Several loci from the GWAS received additional locus-specific follow-up: RGS7 for SI, SLC1A4 and the EFCAB7/PGM1 gene cluster for DI, and MAGI1 and VIPR1 for both SI and DI. This analysis did not provide additional compelling evidence that these loci are associated with SI or DI, but nine additional SNPs had nominal evidence of association with p values ranging from p = 0.023 to p = 0.00015 (ESM Tables 5 and 6). Examination of the top association signals for overlap with previously reported linkage signals [24] did not provide any additional support for the identified loci. Although IRAS-FS, with 181 type 2 diabetes-affected Hispanic participants, has limited power to detect association with type 2 diabetes, SNPs rs6794189 in MAGI1 and rs10793057 near P2RY2 showed evidence of association with type 2 diabetes in discrete trait analysis with p values of p = 0.0099 and p = 0.0016, respectively (data not shown), lending additional support to their relevance.

Gene families are represented in the overall results of the GWAS analysis, with MAGI2, in the same family as MAGI1, nominally associated with DI (data not shown) and several other traits in the study (J. I. Rotter, L. Wagenknecht, A. Hanley, X. Guo, C. D. Langefeld, F. Hsu, T. Haritunians, unpublished data). SNP rs321983 in MAGI2 was nominally associated with type 2 diabetes (p = 0.0072) in the Starr County, TX, Mexican-American 100,000 type 2 diabetes GWAS [7]. The only other SNP to overlap with previous type 2 diabetes GWAS was rs10504553 in TCEB1, the 11th-ranked SNP for SI and 14th for DI in our study, and ranked 20th in the Amish type 2 diabetes 100,000 SNP GWAS [41]. We have reviewed in detail the available results from other type 2 diabetes GWAS, e.g. Diabetes Genetics Initiative, Finland–United States Investigation of NIDDM Genetics and Wellcome Trust Case Control Consortium, along with those from subsequent meta-analyses [42] and including supplementary material to identify type 2 diabetes-associated SNPs that overlap with our study. No overlap was observed, either with the individual studies or with meta-analysis results.

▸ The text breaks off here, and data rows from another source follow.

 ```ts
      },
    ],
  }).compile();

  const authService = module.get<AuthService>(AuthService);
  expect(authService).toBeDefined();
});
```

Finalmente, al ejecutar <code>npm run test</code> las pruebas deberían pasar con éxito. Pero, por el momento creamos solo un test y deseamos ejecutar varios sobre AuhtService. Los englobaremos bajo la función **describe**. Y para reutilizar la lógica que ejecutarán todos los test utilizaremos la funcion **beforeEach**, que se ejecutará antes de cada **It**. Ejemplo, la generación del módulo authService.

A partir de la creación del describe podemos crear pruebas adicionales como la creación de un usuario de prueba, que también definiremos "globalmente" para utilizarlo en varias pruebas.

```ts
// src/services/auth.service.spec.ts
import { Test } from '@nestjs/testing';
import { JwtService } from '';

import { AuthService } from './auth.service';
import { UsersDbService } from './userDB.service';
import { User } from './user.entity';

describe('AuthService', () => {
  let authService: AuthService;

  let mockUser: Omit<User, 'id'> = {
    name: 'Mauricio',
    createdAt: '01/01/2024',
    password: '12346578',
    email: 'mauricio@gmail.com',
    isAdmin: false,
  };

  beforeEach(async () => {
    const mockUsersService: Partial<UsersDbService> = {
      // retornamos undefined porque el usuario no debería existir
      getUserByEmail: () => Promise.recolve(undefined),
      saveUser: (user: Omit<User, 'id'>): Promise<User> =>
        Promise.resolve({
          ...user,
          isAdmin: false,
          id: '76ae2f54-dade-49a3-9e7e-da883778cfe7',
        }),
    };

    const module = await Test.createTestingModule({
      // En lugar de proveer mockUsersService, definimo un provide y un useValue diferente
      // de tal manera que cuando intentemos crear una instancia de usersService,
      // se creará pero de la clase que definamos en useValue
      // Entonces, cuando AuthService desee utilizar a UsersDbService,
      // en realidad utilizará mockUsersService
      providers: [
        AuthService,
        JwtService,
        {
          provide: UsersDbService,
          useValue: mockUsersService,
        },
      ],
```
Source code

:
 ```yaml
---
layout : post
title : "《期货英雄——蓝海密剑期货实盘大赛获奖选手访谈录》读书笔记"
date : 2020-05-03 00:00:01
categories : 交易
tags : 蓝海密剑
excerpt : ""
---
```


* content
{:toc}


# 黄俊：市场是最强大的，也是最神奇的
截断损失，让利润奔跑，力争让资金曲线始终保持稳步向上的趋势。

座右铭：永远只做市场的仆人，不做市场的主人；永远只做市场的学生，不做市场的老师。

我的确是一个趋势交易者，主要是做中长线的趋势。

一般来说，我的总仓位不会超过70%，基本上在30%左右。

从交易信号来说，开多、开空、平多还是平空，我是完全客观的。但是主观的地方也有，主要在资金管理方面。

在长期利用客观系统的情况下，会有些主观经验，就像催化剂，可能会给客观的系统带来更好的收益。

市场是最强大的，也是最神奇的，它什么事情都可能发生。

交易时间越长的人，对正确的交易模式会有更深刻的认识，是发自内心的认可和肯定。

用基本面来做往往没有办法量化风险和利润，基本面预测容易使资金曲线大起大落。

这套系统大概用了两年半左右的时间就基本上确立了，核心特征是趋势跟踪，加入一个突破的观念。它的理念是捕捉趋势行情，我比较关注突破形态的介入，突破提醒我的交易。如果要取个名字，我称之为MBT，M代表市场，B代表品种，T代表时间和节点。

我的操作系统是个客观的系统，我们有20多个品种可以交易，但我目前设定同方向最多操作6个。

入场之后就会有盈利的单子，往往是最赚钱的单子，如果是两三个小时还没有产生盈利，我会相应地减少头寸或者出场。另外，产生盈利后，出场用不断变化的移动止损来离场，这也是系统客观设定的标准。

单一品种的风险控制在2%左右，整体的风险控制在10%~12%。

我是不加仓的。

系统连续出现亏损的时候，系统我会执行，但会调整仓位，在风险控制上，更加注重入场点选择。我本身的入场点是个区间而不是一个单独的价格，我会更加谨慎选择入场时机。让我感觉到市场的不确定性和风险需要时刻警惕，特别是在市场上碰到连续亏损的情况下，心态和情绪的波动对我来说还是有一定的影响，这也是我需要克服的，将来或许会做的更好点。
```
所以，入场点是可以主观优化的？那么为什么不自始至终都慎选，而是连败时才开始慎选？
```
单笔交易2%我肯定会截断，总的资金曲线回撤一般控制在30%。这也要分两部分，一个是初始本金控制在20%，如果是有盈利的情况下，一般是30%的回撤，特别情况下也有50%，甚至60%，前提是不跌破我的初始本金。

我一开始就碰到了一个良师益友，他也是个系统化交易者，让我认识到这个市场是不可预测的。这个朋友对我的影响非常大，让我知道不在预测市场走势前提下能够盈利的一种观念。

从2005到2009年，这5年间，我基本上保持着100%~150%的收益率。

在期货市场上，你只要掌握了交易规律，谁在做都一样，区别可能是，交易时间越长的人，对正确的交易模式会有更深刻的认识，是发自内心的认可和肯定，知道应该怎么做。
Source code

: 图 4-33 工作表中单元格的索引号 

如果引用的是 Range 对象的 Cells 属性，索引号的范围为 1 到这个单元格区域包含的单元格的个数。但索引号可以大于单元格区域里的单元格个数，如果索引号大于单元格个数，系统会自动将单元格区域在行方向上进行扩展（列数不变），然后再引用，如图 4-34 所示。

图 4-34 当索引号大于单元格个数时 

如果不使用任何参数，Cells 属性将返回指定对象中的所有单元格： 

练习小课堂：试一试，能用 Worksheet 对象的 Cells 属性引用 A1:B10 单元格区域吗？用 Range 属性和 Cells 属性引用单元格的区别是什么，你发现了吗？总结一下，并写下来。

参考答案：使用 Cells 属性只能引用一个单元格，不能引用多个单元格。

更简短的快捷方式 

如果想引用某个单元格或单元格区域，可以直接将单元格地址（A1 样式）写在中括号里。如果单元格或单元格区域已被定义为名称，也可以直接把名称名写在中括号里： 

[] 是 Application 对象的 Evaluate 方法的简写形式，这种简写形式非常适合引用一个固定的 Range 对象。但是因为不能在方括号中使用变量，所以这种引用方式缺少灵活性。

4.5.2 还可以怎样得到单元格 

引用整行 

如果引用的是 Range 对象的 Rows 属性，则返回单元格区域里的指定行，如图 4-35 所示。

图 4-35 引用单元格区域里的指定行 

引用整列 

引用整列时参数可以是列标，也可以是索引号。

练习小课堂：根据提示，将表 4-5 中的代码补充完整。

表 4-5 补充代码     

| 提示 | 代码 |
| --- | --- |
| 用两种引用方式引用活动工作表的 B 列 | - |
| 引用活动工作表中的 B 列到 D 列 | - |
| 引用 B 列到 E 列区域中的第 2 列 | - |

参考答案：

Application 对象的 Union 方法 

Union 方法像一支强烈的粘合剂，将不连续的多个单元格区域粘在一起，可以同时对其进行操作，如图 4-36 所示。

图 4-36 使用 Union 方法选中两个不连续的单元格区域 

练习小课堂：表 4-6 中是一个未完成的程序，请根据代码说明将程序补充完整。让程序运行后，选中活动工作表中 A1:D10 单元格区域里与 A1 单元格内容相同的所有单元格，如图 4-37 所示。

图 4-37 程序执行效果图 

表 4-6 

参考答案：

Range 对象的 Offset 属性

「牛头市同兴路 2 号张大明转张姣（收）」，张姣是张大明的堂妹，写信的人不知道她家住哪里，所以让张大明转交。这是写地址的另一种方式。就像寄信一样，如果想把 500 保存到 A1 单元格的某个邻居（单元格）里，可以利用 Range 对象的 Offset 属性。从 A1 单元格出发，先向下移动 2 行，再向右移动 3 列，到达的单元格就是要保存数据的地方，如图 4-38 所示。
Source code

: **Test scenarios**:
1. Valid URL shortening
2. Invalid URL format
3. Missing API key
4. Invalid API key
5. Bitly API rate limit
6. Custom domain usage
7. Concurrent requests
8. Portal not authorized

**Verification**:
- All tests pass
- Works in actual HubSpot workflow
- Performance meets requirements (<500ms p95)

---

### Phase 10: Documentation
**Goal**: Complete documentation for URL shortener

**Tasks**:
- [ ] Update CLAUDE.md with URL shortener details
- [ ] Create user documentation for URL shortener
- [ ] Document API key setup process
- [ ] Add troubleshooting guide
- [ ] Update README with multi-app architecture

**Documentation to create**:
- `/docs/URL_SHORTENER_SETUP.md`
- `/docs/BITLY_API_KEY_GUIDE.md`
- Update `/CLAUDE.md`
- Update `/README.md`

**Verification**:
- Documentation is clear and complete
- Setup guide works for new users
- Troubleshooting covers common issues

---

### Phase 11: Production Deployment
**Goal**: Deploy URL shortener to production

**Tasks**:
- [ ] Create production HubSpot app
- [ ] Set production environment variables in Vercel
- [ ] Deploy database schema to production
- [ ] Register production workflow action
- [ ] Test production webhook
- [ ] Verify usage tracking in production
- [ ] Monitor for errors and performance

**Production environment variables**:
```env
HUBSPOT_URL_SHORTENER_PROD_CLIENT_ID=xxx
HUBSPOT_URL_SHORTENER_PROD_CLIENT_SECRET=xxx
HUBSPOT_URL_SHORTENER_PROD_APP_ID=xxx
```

In spite of the numerous advantages of performing GWAS studies in the IRAS-FS sample, there are limitations. First, there are very few comparable studies with minimal-model assessed SI and DI, especially in Hispanic-American samples. Minimal model assessment of glucose homeostasis measures in diabetic patients has limitations, so it should be noted that IRAS-FS participants with a type 2 diabetes diagnosis were excluded from these analyses. The admixture-adjusted, additive p values reported by us do not meet genome-wide significance. SI and DI in our Hispanic families were moderately heritable, with SI ranging from 0.29 to 0.38 and DI ranging from 0.20 to 0.37 [35]. The effect sizes reflected in the genotypic means for each SNP as summarised in ESM Table 7 range from 8 to 41% of a standard deviation, which is consistent with power estimates for this study design. Quantitative measures of glucose homeostasis have greater power on a per-individual basis than discrete traits. Under an additive model, MAF = 0.15 and α = 0.0001, we estimated a power of 0.90 to detect a 0.30 standard deviation change in the genotypic means.

In summary, using a GWAS approach, we identified several genic and non-genic loci that are candidates for association with SI and DI in a sample of Hispanic-American families. To obtain more compelling evidence of association with SI and DI, additional replication samples will be required. In addition, with the study design we used (317,000 SNPs in 229 participants), the genome was not covered in detail, so other loci influencing SI and DI are likely to be unidentified.